EXERCISE TASKS:
1/ In the word-segmentation excerpt, what is the stated time complexity of the optimized approach, and what do its variables stand for?
2/ According to the word-segmentation excerpt, why does the optimized approach keep a list of the indexes that matched earlier?
3/ State whether each statement agrees with the word-segmentation excerpt. Answer yes or no and quote the deciding words.
(a) The optimized approach needs no extra space.
(b) The dictionary in the program contains the word "mango".
(c) The inner loop goes through the matched indexes starting from the last one.

START EXCERPTED TEXT

Optimized Dynamic Programming:
In this approach, apart from the dp table, we also maintain all the indexes which have matched earlier. Then we will check the substrings from those indexes to the current index. If anyone of that matches then we can divide the string up to that index.
In this program, we are using some extra space. However, its time complexity is O(n*s) where s is the length of the largest string in the dictionary and n is the length of the given string.

CPP

// A Dynamic Programming based program to test
// whether a given string can  be segmented into
// space separated words in dictionary
#include <bits/stdc++.h>
using namespace std;
 
/* A utility function to check whether a word
   is present in dictionary or not. An array of
   strings is used for dictionary.  Using array
   of strings for dictionary is definitely not
   a good idea. We have used for simplicity of
   the program*/
int dictionaryContains(string word)
{
    string dictionary[]
        = { "mobile", "samsung",  "sam",  "sung", "man",
            "mango",  "icecream", "and",  "go",   "i",
            "like",   "ice",      "cream" };
    int size = sizeof(dictionary) / sizeof(dictionary[0]);
    for (int i = 0; i < size; i++)
        if (dictionary[i].compare(word) == 0)
            return true;
    return false;
}
 
// Returns true if string can be segmented into space
// separated words, otherwise returns false
bool wordBreak(string s)
{
    int n = s.size();
    if (n == 0)
        return true;
 
    // Create the DP table to store results of subroblems.
    // The value dp[i] will be true if str[0..i] can be
    // segmented into dictionary words, otherwise false.
    vector<bool> dp(n + 1, 0); // Initialize all values
    // as false.
 
    // matched_index array represents the indexes for which
    // dp[i] is true. Initially only -1 element is present
    // in this array.
    vector<int> matched_index;
    matched_index.push_back(-1);
 
    for (int i = 0; i < n; i++) {
        int msize = matched_index.size();
 
        // Flag value which tells that a substring matches
        // with given words or not.
        int f = 0;
 
        // Check all the substring from the indexes matched
        // earlier. If any of that substring matches than
        // make flag value = 1;
        for (int j = msize - 1; j >= 0; j--) {
 
            // sb is substring starting from
            // matched_index[j]
            // + 1  and of length i - matched_index[j]
            string sb = s.substr(matched_index[j] + 1,
                                 i - matched_index[j]);
 
            if (dictionaryContains(sb)) {
                f = 1;
                break;
            }
        }
 
        // If substring matches than do dp[i] = 1 and
        // push that index in matched_index array.
        if (f == 1) {
            dp[i] = 1;
            matched_index.push_back(i);
        }
    }
    return dp[n - 1];
}
 
// Driver code
int main()
{
    wordBreak("ilikesamsung") ? cout << "Yes\n"

END EXCERPTED TEXT
START INFORMATION SUPPLIED

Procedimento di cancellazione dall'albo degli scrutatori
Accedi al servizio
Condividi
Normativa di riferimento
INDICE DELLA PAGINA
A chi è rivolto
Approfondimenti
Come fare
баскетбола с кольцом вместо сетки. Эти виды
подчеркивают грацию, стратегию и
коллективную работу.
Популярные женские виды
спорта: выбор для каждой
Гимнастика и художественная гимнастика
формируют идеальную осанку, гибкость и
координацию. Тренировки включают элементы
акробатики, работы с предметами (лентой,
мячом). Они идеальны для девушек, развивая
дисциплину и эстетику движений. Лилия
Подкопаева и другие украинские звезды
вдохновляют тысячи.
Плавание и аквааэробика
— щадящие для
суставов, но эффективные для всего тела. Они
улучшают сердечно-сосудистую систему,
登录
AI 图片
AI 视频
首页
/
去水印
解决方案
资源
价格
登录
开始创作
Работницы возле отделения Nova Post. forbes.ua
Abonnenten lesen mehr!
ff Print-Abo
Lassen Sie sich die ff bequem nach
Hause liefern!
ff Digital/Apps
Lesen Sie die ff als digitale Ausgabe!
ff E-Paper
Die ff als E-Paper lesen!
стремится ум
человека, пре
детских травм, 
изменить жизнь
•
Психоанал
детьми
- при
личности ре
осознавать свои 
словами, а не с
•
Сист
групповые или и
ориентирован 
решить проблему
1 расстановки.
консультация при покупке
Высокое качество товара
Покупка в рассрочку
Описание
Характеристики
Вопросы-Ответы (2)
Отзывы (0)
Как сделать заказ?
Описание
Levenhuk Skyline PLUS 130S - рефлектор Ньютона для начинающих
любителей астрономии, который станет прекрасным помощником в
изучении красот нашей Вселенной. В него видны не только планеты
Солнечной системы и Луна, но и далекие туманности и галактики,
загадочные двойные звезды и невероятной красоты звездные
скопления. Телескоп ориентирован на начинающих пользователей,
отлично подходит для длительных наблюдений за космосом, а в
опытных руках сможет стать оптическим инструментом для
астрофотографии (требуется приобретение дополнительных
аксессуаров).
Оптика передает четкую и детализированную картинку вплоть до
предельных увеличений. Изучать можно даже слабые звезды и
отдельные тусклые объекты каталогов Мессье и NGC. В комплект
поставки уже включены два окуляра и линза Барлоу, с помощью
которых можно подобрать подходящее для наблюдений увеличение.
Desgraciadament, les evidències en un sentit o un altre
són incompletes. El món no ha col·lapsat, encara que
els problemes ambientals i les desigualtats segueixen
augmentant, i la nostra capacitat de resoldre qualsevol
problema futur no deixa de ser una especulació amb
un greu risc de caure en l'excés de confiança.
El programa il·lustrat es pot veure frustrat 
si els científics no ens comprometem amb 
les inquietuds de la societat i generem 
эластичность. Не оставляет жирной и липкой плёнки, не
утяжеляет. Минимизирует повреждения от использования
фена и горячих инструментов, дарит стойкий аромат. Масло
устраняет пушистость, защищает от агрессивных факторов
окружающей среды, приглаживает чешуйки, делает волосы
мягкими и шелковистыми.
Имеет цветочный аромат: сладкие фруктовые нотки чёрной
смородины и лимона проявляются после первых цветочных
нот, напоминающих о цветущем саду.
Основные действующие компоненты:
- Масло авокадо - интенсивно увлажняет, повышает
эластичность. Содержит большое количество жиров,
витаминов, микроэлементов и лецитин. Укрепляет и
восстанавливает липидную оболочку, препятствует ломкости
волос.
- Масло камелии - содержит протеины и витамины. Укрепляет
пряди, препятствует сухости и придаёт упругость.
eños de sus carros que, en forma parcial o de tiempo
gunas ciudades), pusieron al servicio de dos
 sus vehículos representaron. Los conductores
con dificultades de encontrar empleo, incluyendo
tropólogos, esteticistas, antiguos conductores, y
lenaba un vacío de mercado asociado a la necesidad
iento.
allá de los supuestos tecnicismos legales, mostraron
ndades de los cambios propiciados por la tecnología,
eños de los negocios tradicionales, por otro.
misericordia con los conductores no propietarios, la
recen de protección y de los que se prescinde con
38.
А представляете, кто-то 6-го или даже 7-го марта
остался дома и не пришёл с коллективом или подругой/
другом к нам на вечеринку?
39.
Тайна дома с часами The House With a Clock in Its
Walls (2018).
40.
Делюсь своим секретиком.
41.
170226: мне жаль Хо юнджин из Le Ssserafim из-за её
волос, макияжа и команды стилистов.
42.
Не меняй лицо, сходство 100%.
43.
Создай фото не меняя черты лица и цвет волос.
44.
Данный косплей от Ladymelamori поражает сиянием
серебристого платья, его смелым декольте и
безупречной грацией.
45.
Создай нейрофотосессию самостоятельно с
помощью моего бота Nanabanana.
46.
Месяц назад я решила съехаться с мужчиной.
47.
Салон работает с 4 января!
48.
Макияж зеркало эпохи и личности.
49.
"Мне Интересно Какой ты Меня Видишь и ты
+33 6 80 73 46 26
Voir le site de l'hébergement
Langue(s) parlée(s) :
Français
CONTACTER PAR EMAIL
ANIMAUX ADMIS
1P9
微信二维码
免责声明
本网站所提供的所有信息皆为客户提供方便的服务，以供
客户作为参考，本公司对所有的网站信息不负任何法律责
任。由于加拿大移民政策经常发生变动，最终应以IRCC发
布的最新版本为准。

END INFORMATION SUPPLIED

RESPONSES BY TASK:
1/ O(n*s), where s is the length of the largest string in the dictionary and n is the length of the given string.

2/ The optimized approach checks the substrings that run from each earlier matched index to the current index. If any of those substrings matches a dictionary word, the string can be divided up to the current index.

3/
(a) No: "In this program, we are using some extra space."
(b) Yes: "mango"
(c) Yes: "for (int j = msize - 1; j >= 0; j--)"